This is the mail archive of the
gcc@gcc.gnu.org
mailing list for the GCC project.
Re: Identifying source file locations.
- To: Daniel Berlin <dan at cgsoftware dot com>
- Subject: Re: Identifying source file locations.
- From: kalmquist2 at hotmail dot com (Kenneth Almquist)
- Date: Sat, 9 Jun 2001 21:19:34 -0400 (EDT)
- Cc: gcc at gcc dot gnu dot org
Daniel Berlin wrote:
> Errr, DWARF2 does it fine.
I hadn't seen the DWARF specification until I got your letter. I
found a draft of the DWARF version 1.1 specification, as well as
draft 6 of the DWARF 2.0 specification, and the line numbering
section is the same in both. For the benefit of people who haven't
seen it, the line number information (as given in the specification
of the state machine) is:
address The program-counter value corresponding to a
machine instruction generated by the compiler.

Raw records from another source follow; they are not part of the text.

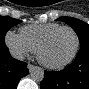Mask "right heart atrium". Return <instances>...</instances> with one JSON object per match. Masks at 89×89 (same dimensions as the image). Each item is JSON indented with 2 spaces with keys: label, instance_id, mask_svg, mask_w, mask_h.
Wrapping results in <instances>:
<instances>
[{
  "label": "right heart atrium",
  "instance_id": "d8ad5b80",
  "mask_svg": "<svg viewBox=\"0 0 89 89\" xmlns=\"http://www.w3.org/2000/svg\"><path fill=\"white\" fill-rule=\"evenodd\" d=\"M5 44L9 51L16 57H23L30 52H34L33 48L26 42L20 34L9 30L5 35Z\"/></svg>",
  "mask_w": 89,
  "mask_h": 89
}]
</instances>
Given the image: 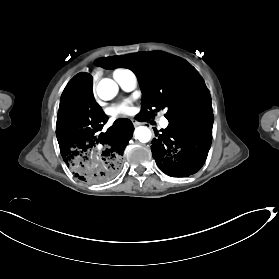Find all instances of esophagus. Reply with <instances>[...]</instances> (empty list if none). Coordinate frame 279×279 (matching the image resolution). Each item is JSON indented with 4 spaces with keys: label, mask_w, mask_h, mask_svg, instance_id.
I'll return each mask as SVG.
<instances>
[{
    "label": "esophagus",
    "mask_w": 279,
    "mask_h": 279,
    "mask_svg": "<svg viewBox=\"0 0 279 279\" xmlns=\"http://www.w3.org/2000/svg\"><path fill=\"white\" fill-rule=\"evenodd\" d=\"M132 123L134 124V126H138V125H140V123H139V122H137L136 120H132Z\"/></svg>",
    "instance_id": "esophagus-1"
}]
</instances>
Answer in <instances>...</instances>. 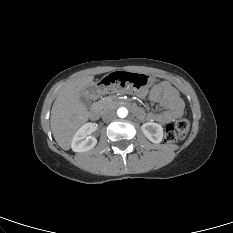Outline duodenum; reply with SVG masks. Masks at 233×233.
Instances as JSON below:
<instances>
[{"instance_id": "1", "label": "duodenum", "mask_w": 233, "mask_h": 233, "mask_svg": "<svg viewBox=\"0 0 233 233\" xmlns=\"http://www.w3.org/2000/svg\"><path fill=\"white\" fill-rule=\"evenodd\" d=\"M121 105L128 107L131 109L137 116H140L141 110L133 103L129 101H121ZM89 117L92 120H97L99 118V108L97 106H93L89 111Z\"/></svg>"}]
</instances>
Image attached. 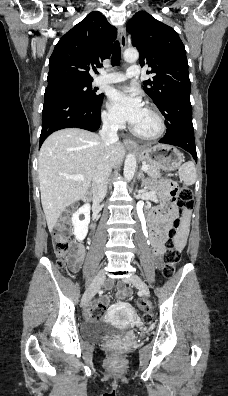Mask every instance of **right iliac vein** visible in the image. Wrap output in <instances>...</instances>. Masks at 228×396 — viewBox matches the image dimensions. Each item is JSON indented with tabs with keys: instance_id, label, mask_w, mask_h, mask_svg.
<instances>
[{
	"instance_id": "63e3f726",
	"label": "right iliac vein",
	"mask_w": 228,
	"mask_h": 396,
	"mask_svg": "<svg viewBox=\"0 0 228 396\" xmlns=\"http://www.w3.org/2000/svg\"><path fill=\"white\" fill-rule=\"evenodd\" d=\"M105 279V271L101 270L98 272V274L95 276L92 284L89 286V288L86 290L82 297V302L81 305L84 307L95 295L96 291L98 290L99 286Z\"/></svg>"
}]
</instances>
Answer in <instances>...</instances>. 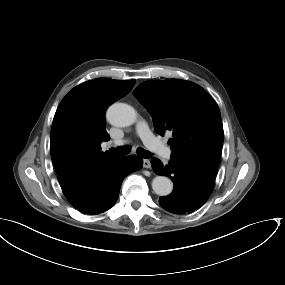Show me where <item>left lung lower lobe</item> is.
<instances>
[{"label": "left lung lower lobe", "mask_w": 285, "mask_h": 285, "mask_svg": "<svg viewBox=\"0 0 285 285\" xmlns=\"http://www.w3.org/2000/svg\"><path fill=\"white\" fill-rule=\"evenodd\" d=\"M151 166L156 174L168 176L174 183L173 192L159 199L160 205L171 213L185 214L199 209L213 191L217 170L174 158L166 166L153 158Z\"/></svg>", "instance_id": "obj_1"}]
</instances>
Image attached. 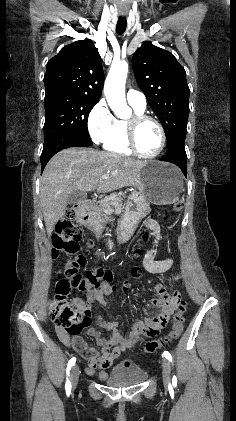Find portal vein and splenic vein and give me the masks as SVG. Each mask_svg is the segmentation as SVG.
<instances>
[{
    "label": "portal vein and splenic vein",
    "instance_id": "portal-vein-and-splenic-vein-1",
    "mask_svg": "<svg viewBox=\"0 0 236 421\" xmlns=\"http://www.w3.org/2000/svg\"><path fill=\"white\" fill-rule=\"evenodd\" d=\"M101 178H109V174H102Z\"/></svg>",
    "mask_w": 236,
    "mask_h": 421
}]
</instances>
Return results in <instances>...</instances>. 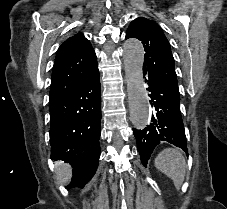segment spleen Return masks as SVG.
<instances>
[{
	"label": "spleen",
	"mask_w": 227,
	"mask_h": 209,
	"mask_svg": "<svg viewBox=\"0 0 227 209\" xmlns=\"http://www.w3.org/2000/svg\"><path fill=\"white\" fill-rule=\"evenodd\" d=\"M154 165L161 173L172 179L176 189L180 191L185 179L186 163L179 149H164L156 157Z\"/></svg>",
	"instance_id": "3e777b00"
}]
</instances>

file An unsigned integer indicating the identity of
the source file corresponding to a machine
instruction.
line An unsigned integer indicating a source line
number. Lines are numbered beginning at 1.
The compiler may emit the value 0 in cases
where an instruction cannot be attributed to
any source line.
column An unsigned integer indicating a column number
within a source line. Columns are numbered
beginning at 1. The value 0 is reserved to
indicate that a statement begins at the "left
edge" of the line.
is_stmt A boolean indicating that the current
instruction is the beginning of a statement.
basic_block A boolean indicating that the current
instruction is the beginning of a basic block.
end_sequence A boolean indicating that the current address
is that of the first byte after the end of a
sequence of target machine instructions.
The document isn't as clear about how these values should be used
as one might like. My interpretation is that "line" and "column"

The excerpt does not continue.